* [Text excerpt]:
The NFL Scouting Combine is a week-long showcase occurring every February at Lucas Oil Stadium (and formerly at the RCA Dome until 2008) in Indianapolis, where college football players perform physical and mental tests in front of National Football League coaches, general managers, and scouts. With increasing interest in the NFL Draft, the scouting combine has grown in scope and significance, allowing personnel directors to evaluate upcoming prospects in a standardized setting. Its origins have evolved from the National, BLESTO, and Quadra Scouting organizations in 1977 to the media event it has become today.
Athletes attend by invitation only. An athlete's performance during the combine can affect their draft status and salary, and ultimately their career. The draft has popularized the term "workout warrior", whereby an athlete's "draft stock" is increased based on superior measurable qualities such as size, speed, and strength, despite having an average or sub-par college career.

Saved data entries
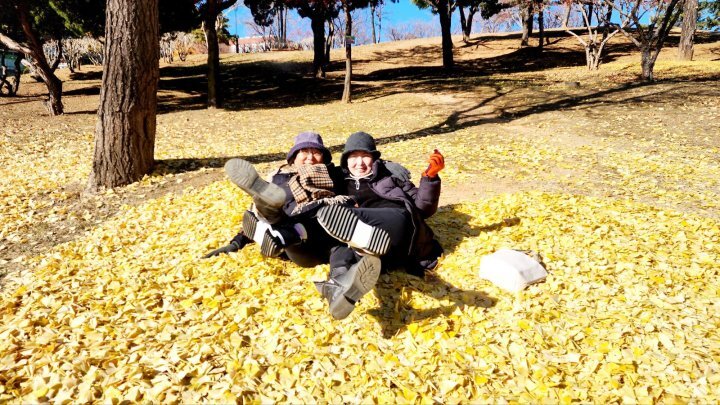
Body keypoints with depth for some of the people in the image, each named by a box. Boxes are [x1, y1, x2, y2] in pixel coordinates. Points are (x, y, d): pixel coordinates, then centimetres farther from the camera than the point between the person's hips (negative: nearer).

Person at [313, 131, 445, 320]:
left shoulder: (391, 176, 31)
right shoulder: (342, 186, 34)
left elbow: (423, 208, 21)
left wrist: (430, 176, 8)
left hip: (404, 224, 0)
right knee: (342, 249, -34)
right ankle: (341, 281, -69)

* [Action item]: According to the NFL Scouting Combine text, where was the combine held before it moved to Lucas Oil Stadium?

* [Problem solution]: At the RCA Dome in Indianapolis, until 2008.